Question

Find the domain and range of the following real functions: $f\left( x \right)=\left| x \right|$.

Answer 1

Hint: We first need to define the modulus function and explain how that function works. We draw the function on a graph and observe the domain and range of that function. We also expand the function in its simplest form. We also confirm the range and domain using mathematical expressions.

Complete step by step answer:
The given function $f\left( x \right)=\left| x \right|$ defines the modulus function which gives the positive value back as the result of any number that belongs in the real number domain.
$f\left( x \right)=\left| x \right|$ is a continuous function and we can take any number within real number range to apply the function.

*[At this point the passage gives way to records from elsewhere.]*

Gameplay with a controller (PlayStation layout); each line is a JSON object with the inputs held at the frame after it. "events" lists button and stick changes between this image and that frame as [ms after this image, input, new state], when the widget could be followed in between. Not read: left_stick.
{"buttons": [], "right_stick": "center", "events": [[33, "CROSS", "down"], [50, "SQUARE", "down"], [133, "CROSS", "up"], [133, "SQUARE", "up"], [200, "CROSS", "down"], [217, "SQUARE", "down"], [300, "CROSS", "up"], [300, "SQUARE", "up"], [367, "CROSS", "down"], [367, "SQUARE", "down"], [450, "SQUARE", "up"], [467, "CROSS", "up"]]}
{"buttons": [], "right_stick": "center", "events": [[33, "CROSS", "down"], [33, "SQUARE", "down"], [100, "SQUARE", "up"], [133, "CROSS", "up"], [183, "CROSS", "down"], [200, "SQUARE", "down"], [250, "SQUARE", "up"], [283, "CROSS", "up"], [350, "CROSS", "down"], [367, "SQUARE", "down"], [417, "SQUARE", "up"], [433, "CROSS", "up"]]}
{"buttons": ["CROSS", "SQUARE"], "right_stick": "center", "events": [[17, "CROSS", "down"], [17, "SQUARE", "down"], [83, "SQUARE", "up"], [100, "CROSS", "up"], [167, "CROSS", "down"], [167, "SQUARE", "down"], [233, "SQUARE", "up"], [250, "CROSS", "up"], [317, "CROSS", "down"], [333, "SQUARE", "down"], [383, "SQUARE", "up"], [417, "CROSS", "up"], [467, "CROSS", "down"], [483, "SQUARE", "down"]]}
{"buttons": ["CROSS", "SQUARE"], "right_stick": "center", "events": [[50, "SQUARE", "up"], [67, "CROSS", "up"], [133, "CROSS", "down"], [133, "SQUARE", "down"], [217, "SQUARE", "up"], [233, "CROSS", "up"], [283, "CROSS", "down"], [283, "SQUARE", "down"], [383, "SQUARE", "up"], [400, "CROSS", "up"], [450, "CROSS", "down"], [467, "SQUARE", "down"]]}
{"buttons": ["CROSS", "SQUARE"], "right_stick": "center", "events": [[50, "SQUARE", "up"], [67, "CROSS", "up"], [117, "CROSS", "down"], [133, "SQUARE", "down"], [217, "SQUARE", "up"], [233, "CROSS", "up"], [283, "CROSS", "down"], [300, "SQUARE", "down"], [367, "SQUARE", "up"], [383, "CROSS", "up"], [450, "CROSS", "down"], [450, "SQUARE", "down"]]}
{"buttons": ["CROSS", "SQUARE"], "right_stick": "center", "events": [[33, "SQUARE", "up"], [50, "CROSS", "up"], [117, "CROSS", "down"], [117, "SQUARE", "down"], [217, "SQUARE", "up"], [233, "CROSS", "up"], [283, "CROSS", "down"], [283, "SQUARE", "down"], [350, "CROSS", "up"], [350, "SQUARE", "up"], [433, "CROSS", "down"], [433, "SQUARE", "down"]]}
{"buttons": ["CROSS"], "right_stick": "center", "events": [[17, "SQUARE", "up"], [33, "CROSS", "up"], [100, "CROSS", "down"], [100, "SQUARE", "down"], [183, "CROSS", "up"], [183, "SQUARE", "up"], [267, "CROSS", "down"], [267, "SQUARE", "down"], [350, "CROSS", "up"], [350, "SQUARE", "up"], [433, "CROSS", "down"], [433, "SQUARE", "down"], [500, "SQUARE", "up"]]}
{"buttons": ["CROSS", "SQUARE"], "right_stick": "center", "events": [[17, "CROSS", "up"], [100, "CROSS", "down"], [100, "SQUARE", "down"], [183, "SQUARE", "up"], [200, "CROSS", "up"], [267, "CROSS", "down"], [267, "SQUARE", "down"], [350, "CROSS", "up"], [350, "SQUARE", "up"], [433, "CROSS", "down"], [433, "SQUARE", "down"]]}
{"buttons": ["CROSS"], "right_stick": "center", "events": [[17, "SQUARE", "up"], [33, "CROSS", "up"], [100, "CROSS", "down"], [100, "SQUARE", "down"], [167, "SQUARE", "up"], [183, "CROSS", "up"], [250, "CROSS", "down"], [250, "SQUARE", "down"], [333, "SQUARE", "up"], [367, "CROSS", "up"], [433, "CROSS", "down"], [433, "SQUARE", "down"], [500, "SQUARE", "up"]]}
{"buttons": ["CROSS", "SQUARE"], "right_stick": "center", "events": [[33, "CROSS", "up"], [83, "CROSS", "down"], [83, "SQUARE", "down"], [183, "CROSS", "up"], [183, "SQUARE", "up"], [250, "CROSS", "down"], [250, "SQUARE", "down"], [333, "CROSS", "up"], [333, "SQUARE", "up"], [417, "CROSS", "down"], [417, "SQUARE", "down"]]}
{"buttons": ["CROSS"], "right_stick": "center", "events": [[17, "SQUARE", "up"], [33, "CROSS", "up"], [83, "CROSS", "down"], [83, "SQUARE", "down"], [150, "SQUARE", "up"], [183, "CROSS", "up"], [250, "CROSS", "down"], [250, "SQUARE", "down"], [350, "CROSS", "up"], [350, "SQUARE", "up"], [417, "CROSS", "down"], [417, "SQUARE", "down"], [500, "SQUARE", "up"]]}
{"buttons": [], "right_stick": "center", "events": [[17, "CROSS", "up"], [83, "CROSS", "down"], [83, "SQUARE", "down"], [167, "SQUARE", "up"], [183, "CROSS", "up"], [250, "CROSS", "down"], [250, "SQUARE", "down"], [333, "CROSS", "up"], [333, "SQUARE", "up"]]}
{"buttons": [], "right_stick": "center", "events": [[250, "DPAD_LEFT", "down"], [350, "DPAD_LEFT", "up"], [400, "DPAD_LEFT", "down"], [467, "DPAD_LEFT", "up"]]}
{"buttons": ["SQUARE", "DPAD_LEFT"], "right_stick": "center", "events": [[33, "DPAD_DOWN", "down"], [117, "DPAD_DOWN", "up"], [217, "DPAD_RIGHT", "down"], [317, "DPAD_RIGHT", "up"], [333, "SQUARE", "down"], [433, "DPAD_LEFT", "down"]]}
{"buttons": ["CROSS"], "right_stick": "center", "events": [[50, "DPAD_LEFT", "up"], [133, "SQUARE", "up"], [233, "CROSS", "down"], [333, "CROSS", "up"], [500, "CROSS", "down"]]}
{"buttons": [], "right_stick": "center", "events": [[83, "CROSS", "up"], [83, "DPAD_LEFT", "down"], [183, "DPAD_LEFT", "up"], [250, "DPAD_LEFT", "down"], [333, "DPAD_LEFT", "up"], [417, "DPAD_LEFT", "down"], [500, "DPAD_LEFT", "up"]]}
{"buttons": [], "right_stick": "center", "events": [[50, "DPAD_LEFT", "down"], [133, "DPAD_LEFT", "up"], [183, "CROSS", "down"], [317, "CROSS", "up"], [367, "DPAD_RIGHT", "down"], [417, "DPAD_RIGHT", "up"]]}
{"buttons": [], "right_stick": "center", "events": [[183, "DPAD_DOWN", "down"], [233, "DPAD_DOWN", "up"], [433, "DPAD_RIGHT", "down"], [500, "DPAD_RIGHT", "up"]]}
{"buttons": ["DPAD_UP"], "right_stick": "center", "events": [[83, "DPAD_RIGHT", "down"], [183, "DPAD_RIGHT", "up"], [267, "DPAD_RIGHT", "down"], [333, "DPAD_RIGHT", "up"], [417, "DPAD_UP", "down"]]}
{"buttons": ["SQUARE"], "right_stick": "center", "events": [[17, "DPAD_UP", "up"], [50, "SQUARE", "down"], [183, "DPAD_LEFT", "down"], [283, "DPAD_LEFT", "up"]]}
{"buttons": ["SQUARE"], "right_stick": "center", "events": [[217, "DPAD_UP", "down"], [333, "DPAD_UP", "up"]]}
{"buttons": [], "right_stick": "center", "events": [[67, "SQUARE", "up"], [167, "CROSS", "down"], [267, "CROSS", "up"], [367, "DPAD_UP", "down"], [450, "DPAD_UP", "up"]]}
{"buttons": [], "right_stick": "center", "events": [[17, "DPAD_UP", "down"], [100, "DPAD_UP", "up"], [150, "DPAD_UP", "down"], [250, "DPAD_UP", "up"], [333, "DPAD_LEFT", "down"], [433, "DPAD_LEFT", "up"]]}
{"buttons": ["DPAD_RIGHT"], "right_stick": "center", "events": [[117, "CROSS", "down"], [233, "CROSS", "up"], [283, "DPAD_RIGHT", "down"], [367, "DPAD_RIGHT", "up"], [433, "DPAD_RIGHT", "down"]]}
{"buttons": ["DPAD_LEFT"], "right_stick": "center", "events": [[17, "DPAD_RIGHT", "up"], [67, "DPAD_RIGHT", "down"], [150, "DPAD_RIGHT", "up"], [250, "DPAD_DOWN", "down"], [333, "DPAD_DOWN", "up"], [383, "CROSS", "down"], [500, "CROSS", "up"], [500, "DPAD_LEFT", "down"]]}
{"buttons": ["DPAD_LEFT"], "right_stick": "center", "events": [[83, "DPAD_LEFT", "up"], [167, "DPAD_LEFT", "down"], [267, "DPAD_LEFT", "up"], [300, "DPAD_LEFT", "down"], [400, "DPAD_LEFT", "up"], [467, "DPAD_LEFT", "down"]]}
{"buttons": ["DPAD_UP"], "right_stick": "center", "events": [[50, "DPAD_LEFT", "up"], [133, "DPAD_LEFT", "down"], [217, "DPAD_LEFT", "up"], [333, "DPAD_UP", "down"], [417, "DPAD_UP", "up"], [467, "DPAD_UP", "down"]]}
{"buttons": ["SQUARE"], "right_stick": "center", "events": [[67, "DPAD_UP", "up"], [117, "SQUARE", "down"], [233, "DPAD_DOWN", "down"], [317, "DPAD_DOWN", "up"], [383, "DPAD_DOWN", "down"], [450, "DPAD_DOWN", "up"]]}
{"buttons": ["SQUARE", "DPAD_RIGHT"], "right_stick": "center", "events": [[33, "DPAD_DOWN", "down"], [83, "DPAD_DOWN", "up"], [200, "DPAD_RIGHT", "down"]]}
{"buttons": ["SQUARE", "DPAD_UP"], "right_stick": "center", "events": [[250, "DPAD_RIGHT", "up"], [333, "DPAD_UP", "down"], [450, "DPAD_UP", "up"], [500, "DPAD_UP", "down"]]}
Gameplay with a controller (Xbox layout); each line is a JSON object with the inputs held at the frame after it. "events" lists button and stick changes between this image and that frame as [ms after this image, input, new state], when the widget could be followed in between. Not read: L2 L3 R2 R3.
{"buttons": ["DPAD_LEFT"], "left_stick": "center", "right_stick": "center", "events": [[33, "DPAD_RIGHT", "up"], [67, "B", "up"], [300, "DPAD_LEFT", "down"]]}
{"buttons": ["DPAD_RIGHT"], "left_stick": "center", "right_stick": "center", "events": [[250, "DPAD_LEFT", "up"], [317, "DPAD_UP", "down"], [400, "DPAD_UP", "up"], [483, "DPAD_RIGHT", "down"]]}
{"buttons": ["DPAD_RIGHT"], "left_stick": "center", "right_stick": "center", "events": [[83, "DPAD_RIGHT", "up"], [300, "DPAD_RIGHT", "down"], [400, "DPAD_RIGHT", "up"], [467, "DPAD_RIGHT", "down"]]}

So, the domain of the function $f\left( x \right)=\left| x \right|$ is $\mathbb{R}$.
Now we expand the function in its simplest form.
$f\left( x \right)=\left| x \right|=\left\{ \begin{align}
  & -x\left( x<0 \right) \\
 & x\left( x\ge 0 \right) \\
\end{align} \right.$
So, for all value of $x<0$, $f\left( x \right)=\left| x \right|>0$ and for all value of $x\ge 0$, $f\left( x \right)=\left| x \right|\ge 0$.
The graph also shows that value of y is always $y=f\left( x \right)=\left| x \right|\ge 0$.
Therefore, $\forall x\in \mathbb{R}$, the range of $f\left( x \right)=\left| x \right|\ge 0$ which means $f\left( x \right)=\left| x \right|\in \left[ 0,\infty \right)$.
Let’s take an example to get a clear idea about $f\left( x \right)=\left| x \right|$.
We take values of x as $x=-1,-34,0,5,10$. For the values of x, we find
$f\left( -1 \right)=\left| -1 \right|=1$, $f\left( -34 \right)=\left| -34 \right|=34$, $f\left( 0 \right)=\left| 0 \right|=0$, $f\left( 5 \right)=\left| 5 \right|=5$, $f\left( 10 \right)=\left| 10 \right|=10$.
For all given values we took the number without any sign. For negative values, we eliminated the negative sign and for positive values, we took the number itself.

Note:
 Although the graph is continuous at all points in $\mathbb{R}$, it’s not differentiable at all points. At point $x=0$, function $f\left( x \right)=\left| x \right|$ is not differentiable. The modulus function brings out the positive part of any value. So, $f\left( x \right)=\left| x \right|$ can never be negative.